### INFORMATION SHOWN:
* * * * * * *
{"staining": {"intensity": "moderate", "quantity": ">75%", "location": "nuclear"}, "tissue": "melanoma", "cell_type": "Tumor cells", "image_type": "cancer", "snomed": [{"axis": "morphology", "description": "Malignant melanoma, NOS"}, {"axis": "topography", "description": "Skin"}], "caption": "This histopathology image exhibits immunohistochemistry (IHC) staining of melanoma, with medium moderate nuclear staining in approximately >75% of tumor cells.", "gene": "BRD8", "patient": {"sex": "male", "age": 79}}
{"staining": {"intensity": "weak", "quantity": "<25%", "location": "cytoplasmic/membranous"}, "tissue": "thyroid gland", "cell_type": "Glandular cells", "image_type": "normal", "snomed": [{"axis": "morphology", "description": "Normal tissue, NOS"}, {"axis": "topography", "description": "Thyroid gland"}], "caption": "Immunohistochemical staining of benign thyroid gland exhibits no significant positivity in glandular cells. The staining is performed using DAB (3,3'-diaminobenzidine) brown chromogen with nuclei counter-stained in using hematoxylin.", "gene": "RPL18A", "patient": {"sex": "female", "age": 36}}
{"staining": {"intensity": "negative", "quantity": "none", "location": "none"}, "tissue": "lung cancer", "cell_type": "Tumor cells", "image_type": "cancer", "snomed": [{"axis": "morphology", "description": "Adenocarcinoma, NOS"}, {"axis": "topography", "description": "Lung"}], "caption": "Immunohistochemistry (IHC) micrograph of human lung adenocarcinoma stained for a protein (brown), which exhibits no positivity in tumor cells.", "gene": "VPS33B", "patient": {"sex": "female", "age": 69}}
* * * * * * *
Everything in the listing needs to appear again exactly.

### WRITTEN SOLUTION:
{"staining": {"intensity": "moderate", "quantity": ">75%", "location": "nuclear"}, "tissue": "melanoma", "cell_type": "Tumor cells", "image_type": "cancer", "snomed": [{"axis": "morphology", "description": "Malignant melanoma, NOS"}, {"axis": "topography", "description": "Skin"}], "caption": "This histopathology image exhibits immunohistochemistry (IHC) staining of melanoma, with medium moderate nuclear staining in approximately >75% of tumor cells.", "gene": "BRD8", "patient": {"sex": "male", "age": 79}}
{"staining": {"intensity": "weak", "quantity": "<25%", "location": "cytoplasmic/membranous"}, "tissue": "thyroid gland", "cell_type": "Glandular cells", "image_type": "normal", "snomed": [{"axis": "morphology", "description": "Normal tissue, NOS"}, {"axis": "topography", "description": "Thyroid gland"}], "caption": "Immunohistochemical staining of benign thyroid gland exhibits no significant positivity in glandular cells. The staining is performed using DAB (3,3'-diaminobenzidine) brown chromogen with nuclei counter-stained in using hematoxylin.", "gene": "RPL18A", "patient": {"sex": "female", "age": 36}}
{"staining": {"intensity": "negative", "quantity": "none", "location": "none"}, "tissue": "lung cancer", "cell_type": "Tumor cells", "image_type": "cancer", "snomed": [{"axis": "morphology", "description": "Adenocarcinoma, NOS"}, {"axis": "topography", "description": "Lung"}], "caption": "Immunohistochemistry (IHC) micrograph of human lung adenocarcinoma stained for a protein (brown), which exhibits no positivity in tumor cells.", "gene": "VPS33B", "patient": {"sex": "female", "age": 69}}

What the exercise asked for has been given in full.